Prominent Myanmar Lawyer to Represent Former Child Soldier on Desecration Charge

By Roseanne Gerin
2018.04.10
myanmar-former-child-soldier-aung-ko-htway-aug-2017.jpg Aung Ko Htway, who was abducted when he was a teenager and forced to serve in the Myanmar army for nearly 10 years, leaves his clothing shop in Kalaware village, Thanlyin township, in the suburbs of Yangon, August 2017.
RFA

A prominent Myanmar attorney has agreed to handle the case of a former child soldier sentenced to two years of hard labor following his conviction for describing his abduction and forced military service as a minor in an interview last year with RFA’s Myanmar Service.

In late March, Dagon Seikkan Township Court in Yangon convicted Aung Ko Htway, 27, who spent nearly a decade as a child soldier, for public incitement under Section 505(b) of the country’s Penal Code.

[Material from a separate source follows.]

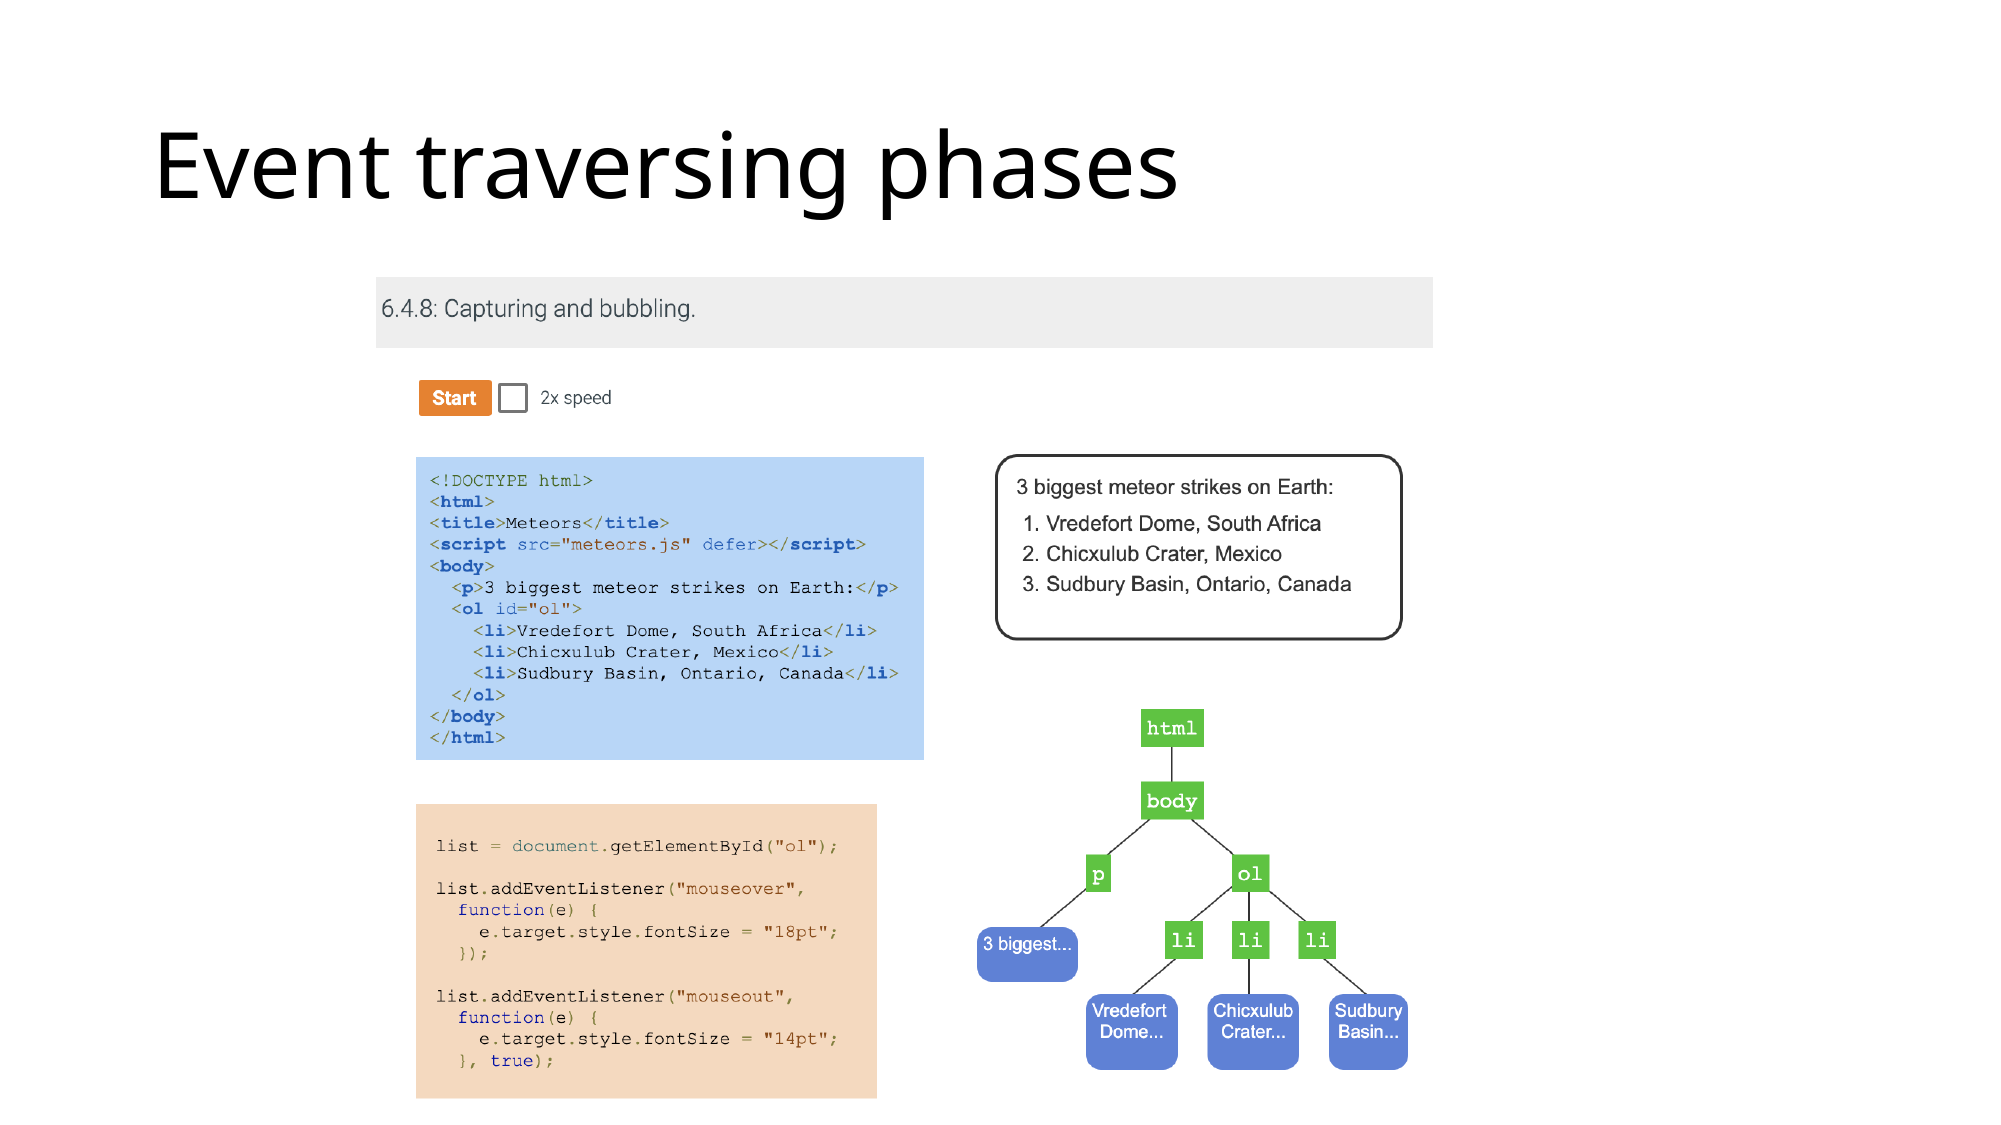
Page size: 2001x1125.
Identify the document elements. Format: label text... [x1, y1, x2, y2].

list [376, 277, 1433, 1105]
title Event traversing phases [137, 59, 1863, 278]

Aung Ko Htway appeared before judge Chit Ko Ko at the same court on Tuesday along with three others accused of desecrating the country’s seal during a previous hearing in January when they trampled on a copy of the military-drafted 2008 constitution in a sign of protest.

All four face a maximum sentence of three years in prison if found guilty.

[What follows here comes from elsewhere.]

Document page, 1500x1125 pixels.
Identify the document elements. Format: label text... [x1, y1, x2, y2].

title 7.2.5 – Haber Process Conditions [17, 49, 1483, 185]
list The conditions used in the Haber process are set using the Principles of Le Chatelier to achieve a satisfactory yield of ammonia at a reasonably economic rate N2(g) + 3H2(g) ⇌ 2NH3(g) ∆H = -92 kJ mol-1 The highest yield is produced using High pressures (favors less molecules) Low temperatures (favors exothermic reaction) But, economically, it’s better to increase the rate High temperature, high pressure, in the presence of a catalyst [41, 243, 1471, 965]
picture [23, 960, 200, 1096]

Legal activist and human rights lawyer Robert San Aung, who attended the hearing, said he is taking up Aung Ko Htway’s case and will represent him in future court hearings.

In 2015, Robert San Aung received the annual Martin Ennals Award in recognition of his work as one of Myanmar’s top human rights defenders.

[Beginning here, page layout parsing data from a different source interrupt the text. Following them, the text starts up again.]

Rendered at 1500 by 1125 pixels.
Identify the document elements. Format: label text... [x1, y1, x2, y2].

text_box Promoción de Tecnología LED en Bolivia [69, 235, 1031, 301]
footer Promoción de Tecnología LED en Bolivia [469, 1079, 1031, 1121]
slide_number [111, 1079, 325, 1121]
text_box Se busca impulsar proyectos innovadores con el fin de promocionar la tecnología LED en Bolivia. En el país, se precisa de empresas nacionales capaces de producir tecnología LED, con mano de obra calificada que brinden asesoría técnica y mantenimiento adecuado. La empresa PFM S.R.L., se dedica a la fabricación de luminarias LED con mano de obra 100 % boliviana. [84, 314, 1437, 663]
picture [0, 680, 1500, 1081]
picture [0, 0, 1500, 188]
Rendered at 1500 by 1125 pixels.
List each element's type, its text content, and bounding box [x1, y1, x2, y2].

Aung Ko Htway was abducted by a Myanmar army sergeant in 2005 when he was 14 years old and later imprisoned after he and two others escaped and robbed the owner of a motorcycle. One of the other boys had strangled the man, though Aung Ko Htway maintains that he did not participate in the murder.

He served seven months at a prison camp in Lashio, the largest town in Myanmar’s northern Shan state, where he was shackled and fed a mixture of rice and sand until he agreed to sign a confession.

Though Aung Ko Htway was originally sentenced to death, he had his sentence reduced twice under presidential amnesties. He was finally released on July 15, 2017, and returned home where he started a business with his sister’s help selling cotton clothing in Kalawae village in Yangon region’s Thanlyin township.

Interviewed about his experiences by RFA in August 2017, he was arrested about a week after his story aired.

Aung Ko Htway's next hearing is scheduled for April 24, the online news service Democratic Voice of Burma reported.